To-do item — Apart from the pictures, output all of the records exactly.
---+---
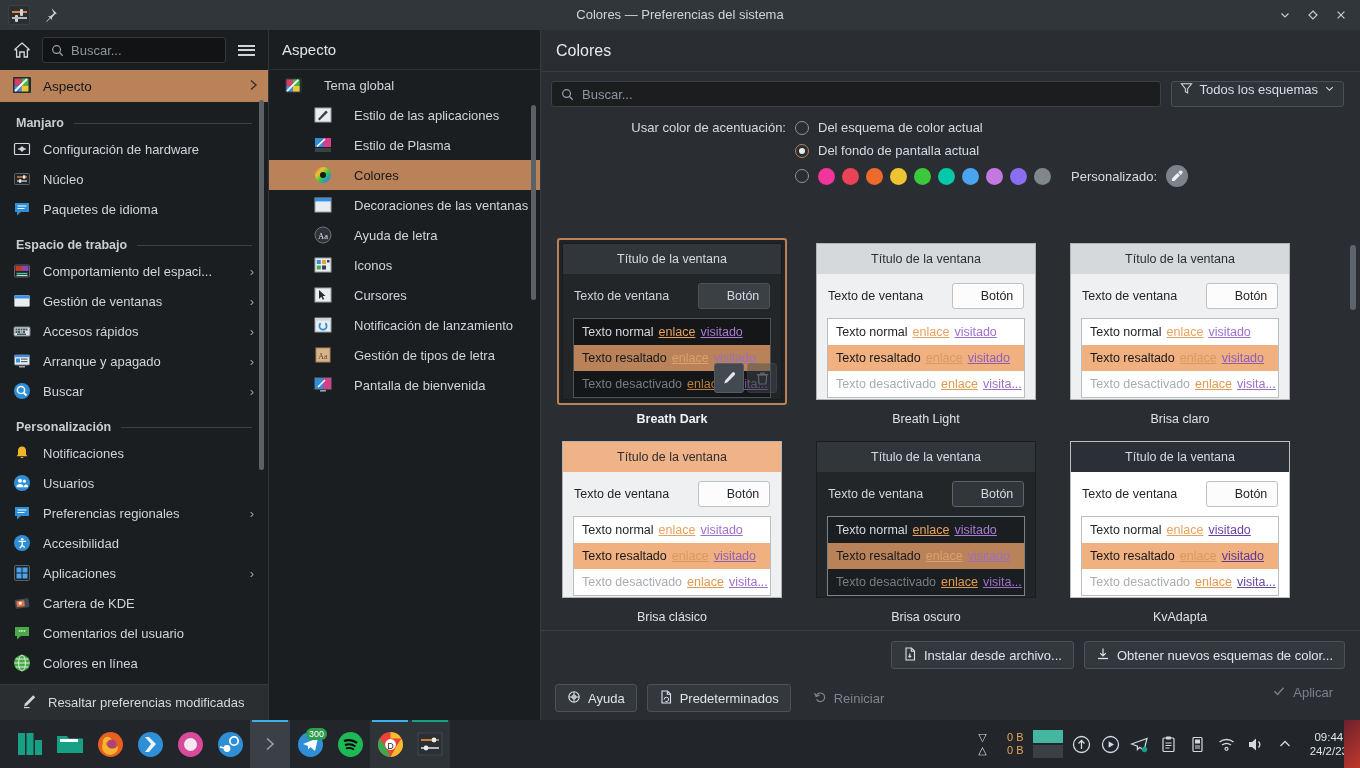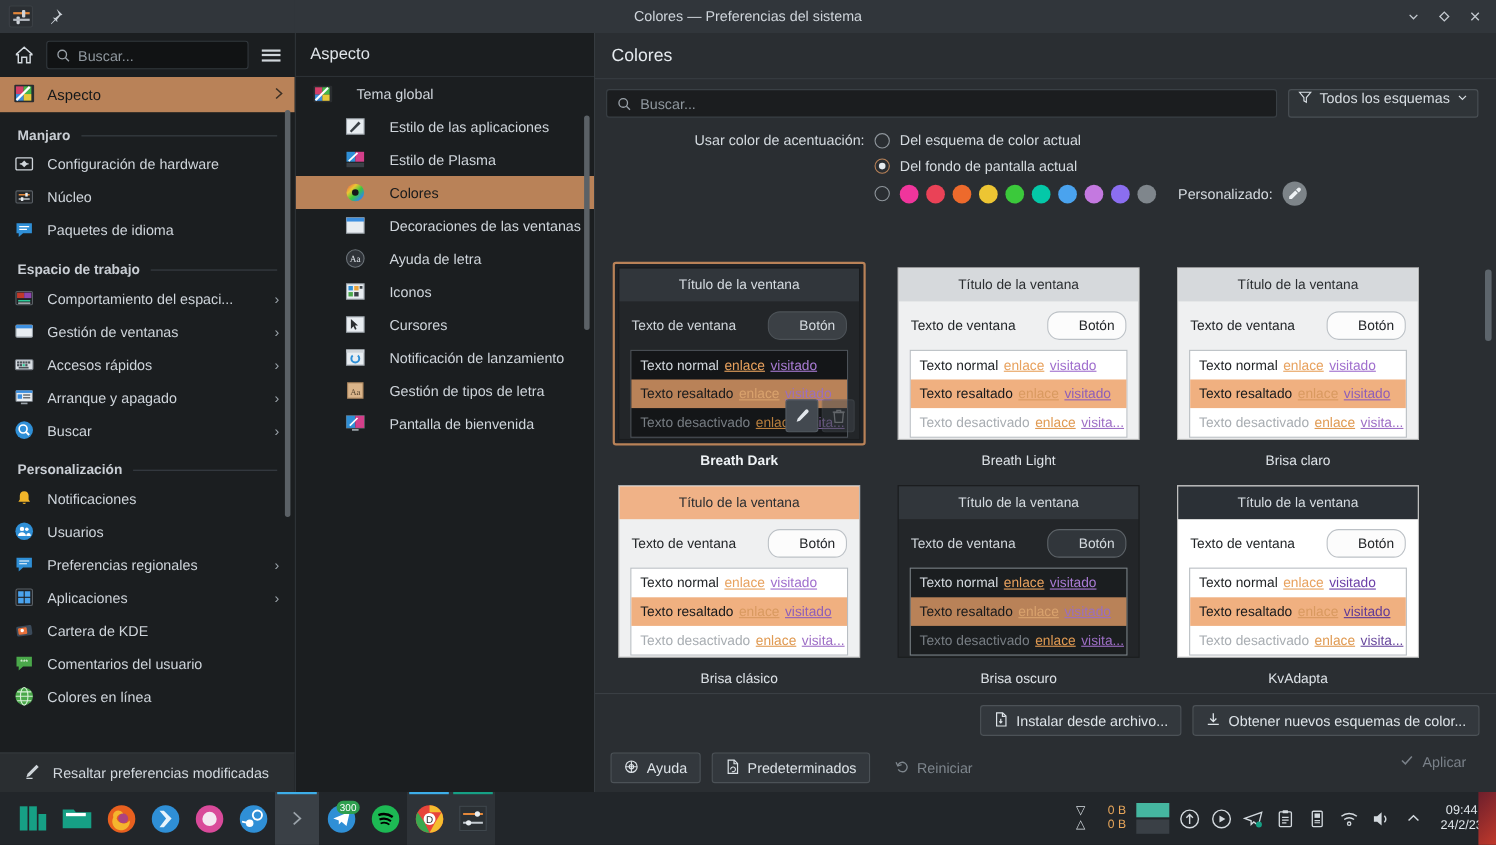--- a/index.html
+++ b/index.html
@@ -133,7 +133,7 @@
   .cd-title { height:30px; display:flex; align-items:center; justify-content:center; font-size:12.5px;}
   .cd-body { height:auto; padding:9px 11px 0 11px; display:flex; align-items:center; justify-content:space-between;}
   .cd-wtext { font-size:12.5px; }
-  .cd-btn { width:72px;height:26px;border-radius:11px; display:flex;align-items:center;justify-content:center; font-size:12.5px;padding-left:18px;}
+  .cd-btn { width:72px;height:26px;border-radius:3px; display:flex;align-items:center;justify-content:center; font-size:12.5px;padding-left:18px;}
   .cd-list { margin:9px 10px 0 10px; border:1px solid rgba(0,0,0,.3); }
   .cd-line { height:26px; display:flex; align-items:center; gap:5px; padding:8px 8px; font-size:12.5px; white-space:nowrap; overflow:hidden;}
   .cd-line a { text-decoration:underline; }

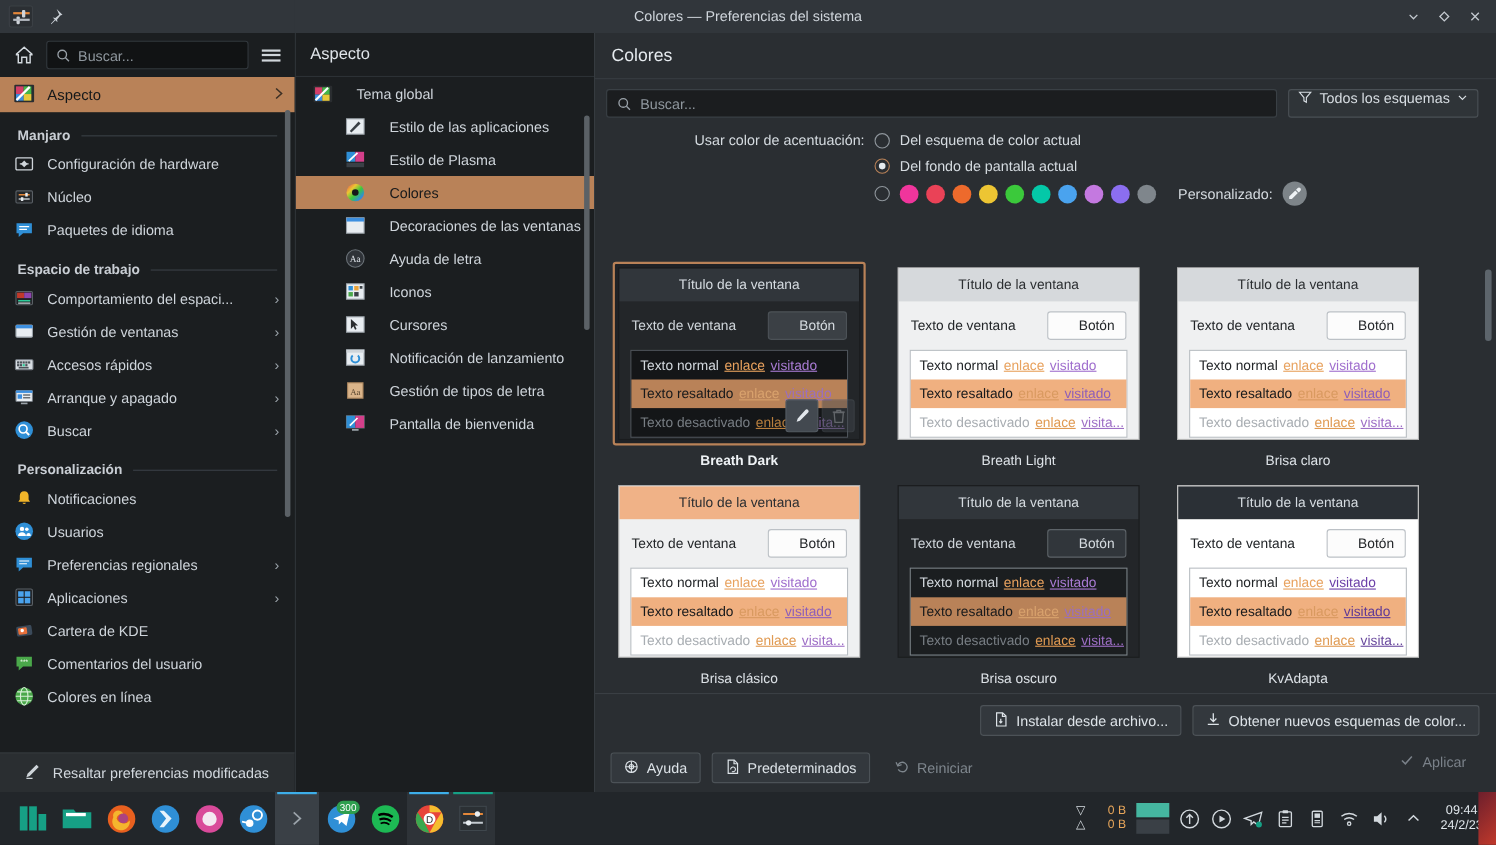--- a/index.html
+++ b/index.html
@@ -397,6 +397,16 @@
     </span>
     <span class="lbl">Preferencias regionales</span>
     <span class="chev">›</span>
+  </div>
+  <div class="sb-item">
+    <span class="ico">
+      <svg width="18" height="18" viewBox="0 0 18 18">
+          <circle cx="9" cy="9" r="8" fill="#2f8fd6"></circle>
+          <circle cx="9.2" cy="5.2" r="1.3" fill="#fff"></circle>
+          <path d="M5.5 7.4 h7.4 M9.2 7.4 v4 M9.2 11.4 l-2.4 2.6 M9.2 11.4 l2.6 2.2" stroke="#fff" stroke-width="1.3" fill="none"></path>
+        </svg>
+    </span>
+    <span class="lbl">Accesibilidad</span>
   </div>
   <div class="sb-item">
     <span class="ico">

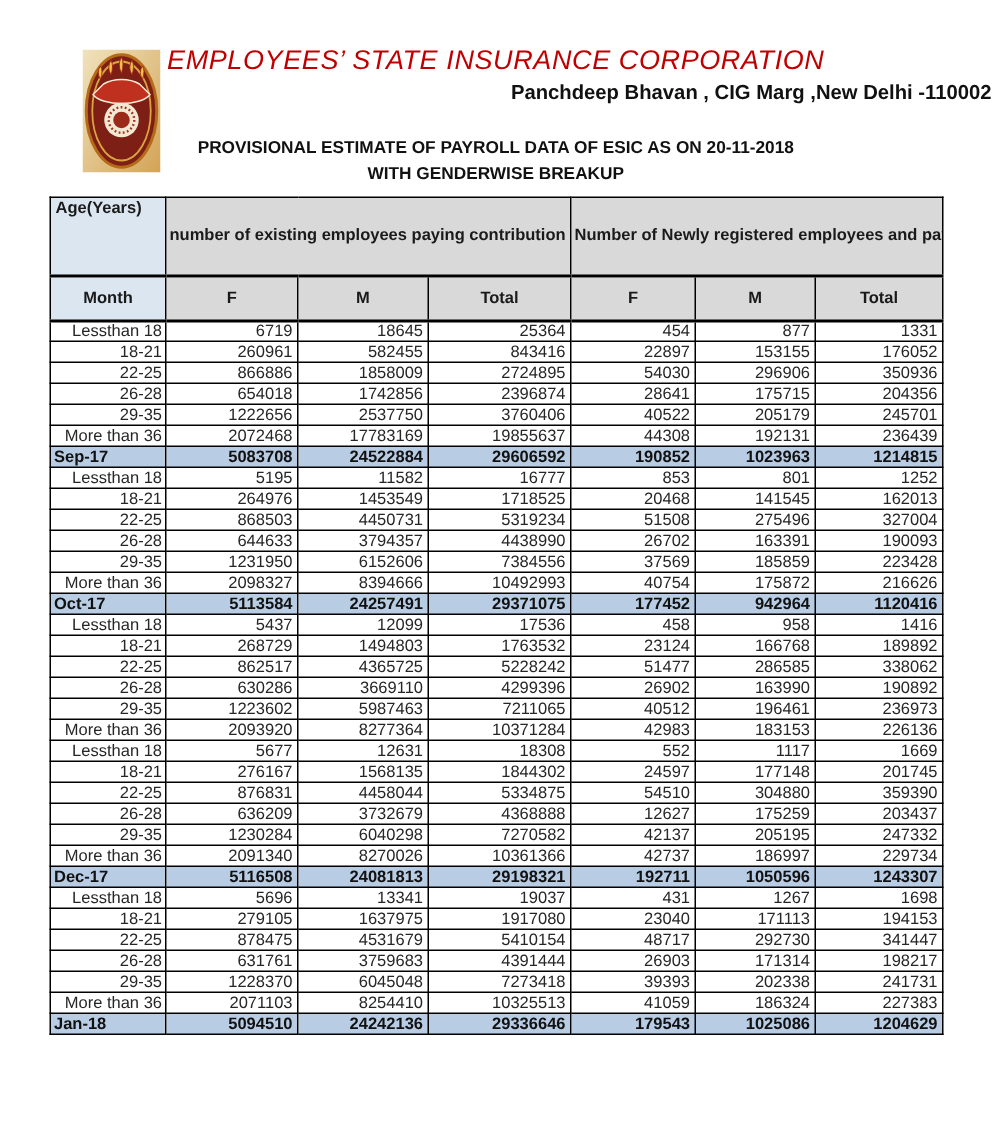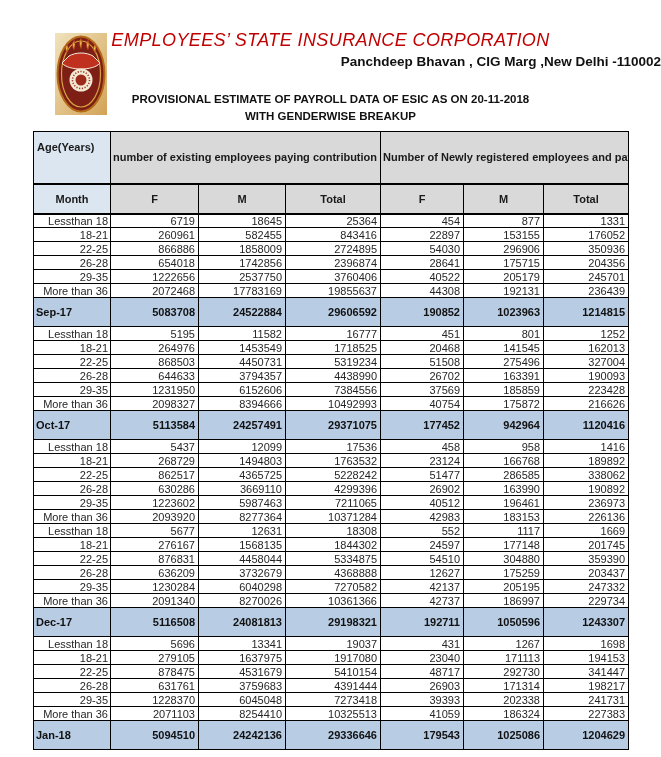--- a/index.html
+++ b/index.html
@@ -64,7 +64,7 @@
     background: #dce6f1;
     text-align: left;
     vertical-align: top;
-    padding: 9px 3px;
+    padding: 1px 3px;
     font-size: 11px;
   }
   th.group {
---+---
Your response —
--- a/index.html
+++ b/index.html
@@ -133,7 +133,7 @@
   .cd-title { height:30px; display:flex; align-items:center; justify-content:center; font-size:12.5px;}
   .cd-body { height:auto; padding:9px 11px 0 11px; display:flex; align-items:center; justify-content:space-between;}
   .cd-wtext { font-size:12.5px; }
-  .cd-btn { width:72px;height:26px;border-radius:11px; display:flex;align-items:center;justify-content:center; font-size:12.5px;padding-left:18px;}
+  .cd-btn { width:72px;height:26px;border-radius:3px; display:flex;align-items:center;justify-content:center; font-size:12.5px;padding-left:18px;}
   .cd-list { margin:9px 10px 0 10px; border:1px solid rgba(0,0,0,.3); }
   .cd-line { height:26px; display:flex; align-items:center; gap:5px; padding:8px 8px; font-size:12.5px; white-space:nowrap; overflow:hidden;}
   .cd-line a { text-decoration:underline; }

--- a/index.html
+++ b/index.html
@@ -397,6 +397,16 @@
     </span>
     <span class="lbl">Preferencias regionales</span>
     <span class="chev">›</span>
+  </div>
+  <div class="sb-item">
+    <span class="ico">
+      <svg width="18" height="18" viewBox="0 0 18 18">
+          <circle cx="9" cy="9" r="8" fill="#2f8fd6"></circle>
+          <circle cx="9.2" cy="5.2" r="1.3" fill="#fff"></circle>
+          <path d="M5.5 7.4 h7.4 M9.2 7.4 v4 M9.2 11.4 l-2.4 2.6 M9.2 11.4 l2.6 2.2" stroke="#fff" stroke-width="1.3" fill="none"></path>
+        </svg>
+    </span>
+    <span class="lbl">Accesibilidad</span>
   </div>
   <div class="sb-item">
     <span class="ico">

--- a/index.html
+++ b/index.html
@@ -64,7 +64,7 @@
     background: #dce6f1;
     text-align: left;
     vertical-align: top;
-    padding: 9px 3px;
+    padding: 1px 3px;
     font-size: 11px;
   }
   th.group {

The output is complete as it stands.